Burdick will share some of her photography featuring animals at the zoo. These are printed on canvas and available for purchase.
There will also be some art by zoo animals, who were encouraged to put paint to canvas in various ways. The animal artists include foxes, bears, the binturong, lemurs, and pigs. The keepers also have poured-paint canvases with animal paw prints.
All proceeds from sales go to the zoo. “The money helps our operating budget as well as the special projects we’ve been working on,” Burdick said.
The animals may not know they are creating art, but painting is a form of cognitive and social enrichment for them, Burdick said. “It allows the animals to engage and participate in a special activity that requires manipulation with their feet or mouth and also allows them to bond with their keepers.”
Bobcats have moved
The zoo’s newest exhibit animals are now visible. The zoo recently acquired two female bobcats, Amora, who is 8 years old, and, Hope, 15. Their exhibit is next to the grizzly bears.
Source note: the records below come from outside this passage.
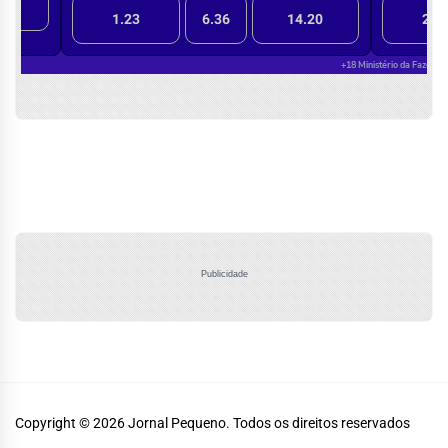
Publicidade
Copyright © 2026
Jornal Pequeno.
Todos os direitos reservados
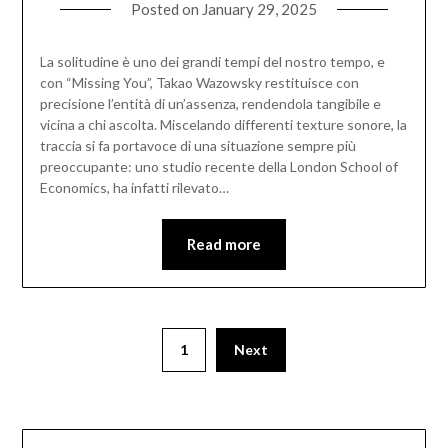
Posted on
January 29, 2025
La solitudine è uno dei grandi tempi del nostro tempo, e
con “Missing You”, Takao Wazowsky restituisce con
precisione l’entità di un’assenza, rendendola tangibile e
vicina a chi ascolta. Miscelando differenti texture sonore, la
traccia si fa portavoce di una situazione sempre più
preoccupante: uno studio recente della London School of
Economics, ha infatti rilevato…
Read more
1
Next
They moved to the outdoor exhibit in mid-April but keepers kept the area slightly blocked off while they settled into their new home.
The bobcats lived at the Milford Nature Center until last year, when they moved to live at the Great Bend Zoo. Orphaned in the wild and unable to survive on their own, they were taken to the nature center as cubs.
According to a recent Facebook post showing the bobcats, “They love to nap on their high platforms and, like all of our cats, love to rub in stinky perfume!”
Other upgrades
It’s spring, and the animals and keepers at the Great Bend Brit Spaugh Zoo are active. The alligators are back on their pond after wintering indoors. The chinchillas recently benefited from an exhibit upgrade that nearly doubled their enclosure size.
The lion-viewing window has been replaced, the bison shade sails are back up and the butterfly garden is ready to go.
“We’re moving from an enclosed butterfly house, where we paid hundreds of dollars every few weeks for butterflies, to an open pollinator area so we can help all types of wild pollinators whose populations are in trouble,” Burdick said. “We’ve already seen several wild species including bees, monarchs, painted ladies and cloudless sulphur butterflies.”